A l’heure actuelle, Money Monster résonne avec un écho amer, rappelant les scandales qui fleurissent à nos portes, de l’affaire Kerviel aux Panama Papers (extrapolons un peu), car Jodie Foster pointe du doigt le flou savamment entretenu et l’absence de vraies réponses qui entourent ces scandales, pourtant hyper médiatisés, et qui laissent ses victimes impuissantes et le reste des gens dans l’incompréhension totale. Du coup, Money Monster a un petit coté revanchard et fun, alors que le thriller mue en une investigation captivante, même si une légère tonalité accusatrice se distingue envers le public : et si on creusait un peu plus les informations qu’on nous donne, plutôt que de se contenter de ce que les médias veulent bien nous dire ?

Au casting, Jodie Foster fait appel à un tandem de choc : George Clooney (Gravity, À La Poursuite de Demain, Avé, César…), toujours à l’aise quelque soit son rôle, et Julia Roberts (The Normal Heart, Un Été À Osage County…), qui se bonifie avec l’âge et à travers des personnages dramatiques, se renvoient la balle avec brio, tandis que Jack O’Connell (Invincible, Les Poings Contre Les Murs…) continue d’étonner : quel chemin parcouru depuis Skins !
On retrouve également, Giancarlo Esposito (Le Labyrinthe – La Terre Brûlée, Breaking Bad…), plutôt en second plan, tandis que Dominic West (The Affair, Pride…) s’en sort juste bien et Caitriona Balfe (Outlander, Insaisissables…) renoue avec les temps modernes laissant son joli minois lui voler la vedette.

En conclusion, si la carrière de Jodie Foster a connu ses plus belles heures pendant les années 80-90, ce n’est pas étonnant de retrouver l’ambiance de cette époque dans Money Monster.

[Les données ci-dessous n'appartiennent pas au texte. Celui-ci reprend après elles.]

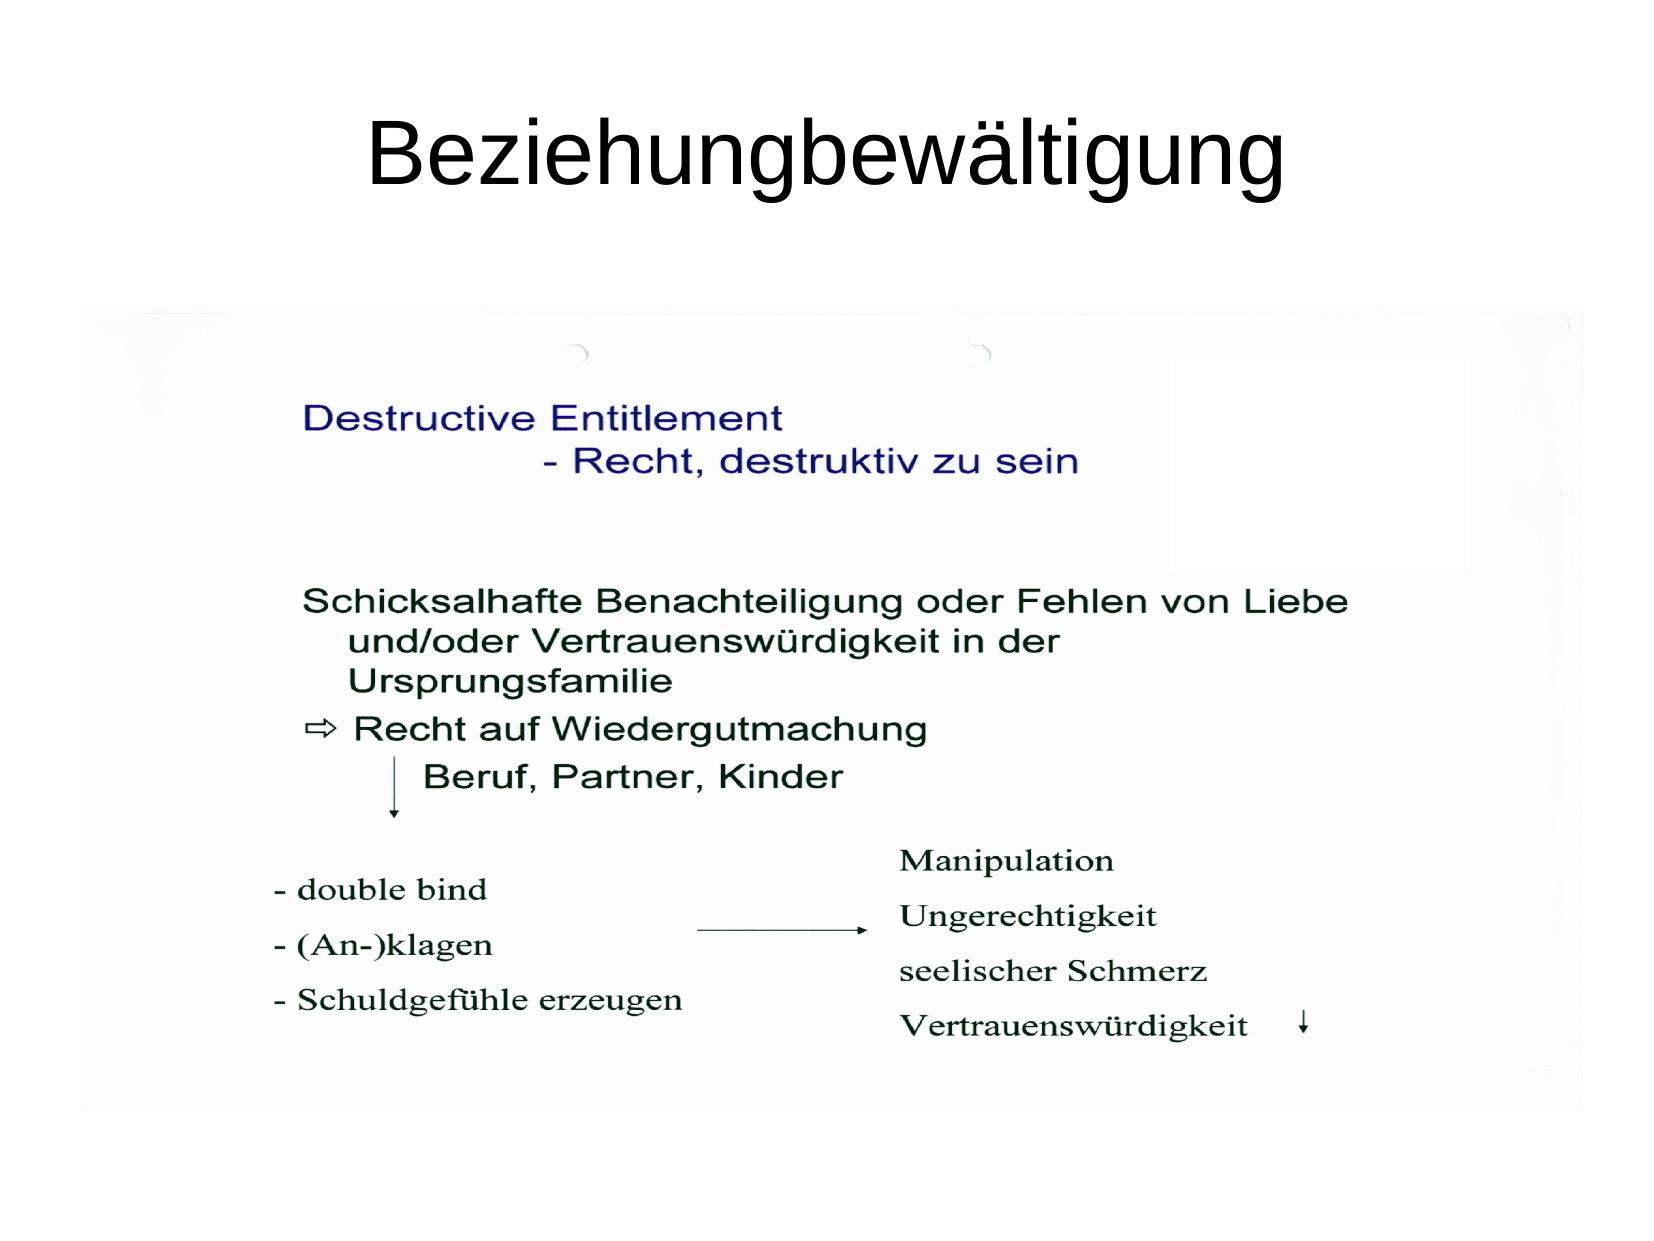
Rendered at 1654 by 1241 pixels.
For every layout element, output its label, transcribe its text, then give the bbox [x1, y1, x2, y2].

title Beziehungbewältigung [82, 49, 1571, 257]
picture [82, 307, 1583, 1111]
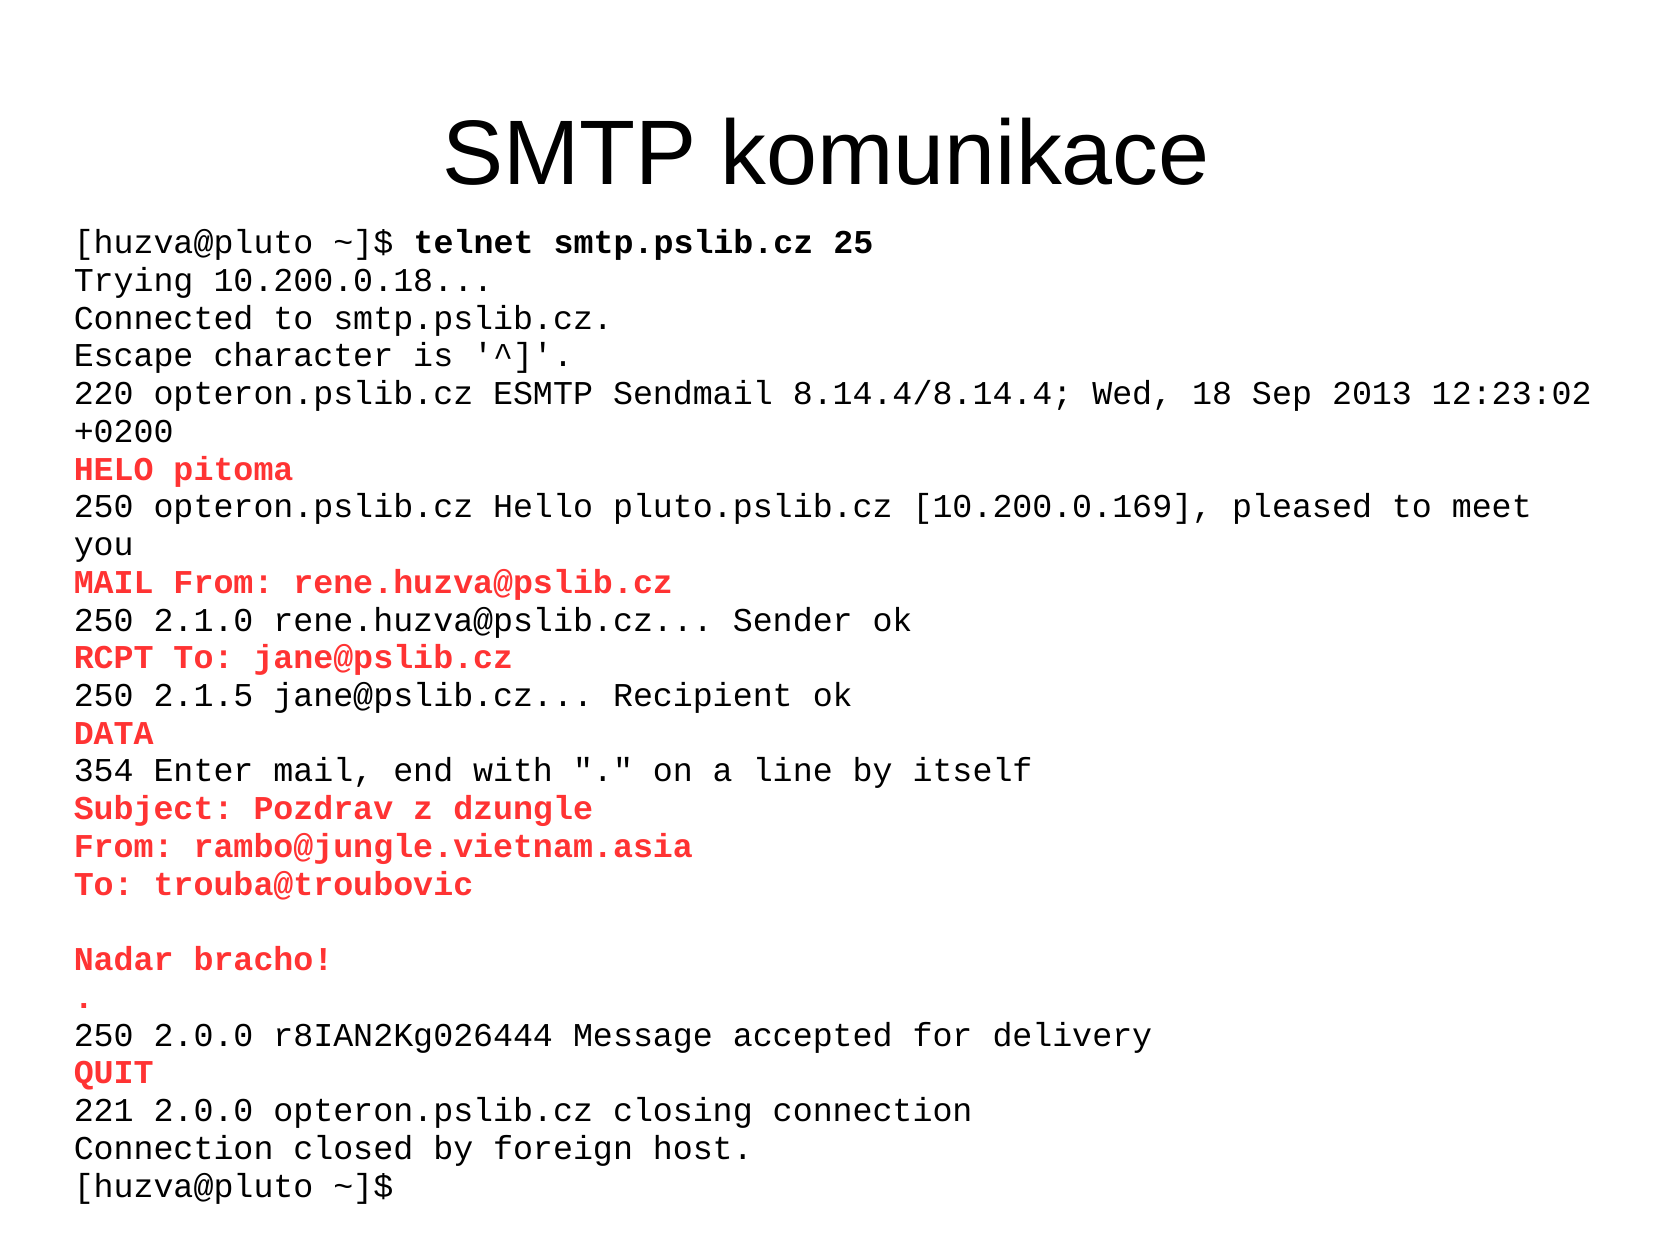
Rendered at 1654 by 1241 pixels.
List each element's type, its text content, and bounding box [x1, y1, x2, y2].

Le coté un peu vieillot du film est contrasté par une narration saisissante, maîtrisée et tendue de bout en bout, tandis que la réalisatrice nous éclabousse avec un sous-texte à la fois dénonciateur, accessible et un chouilla moralisateur. Money Monster amuse, captive et fait réfléchir malgré tout et j’en suis ressortie plutôt ravie. À voir !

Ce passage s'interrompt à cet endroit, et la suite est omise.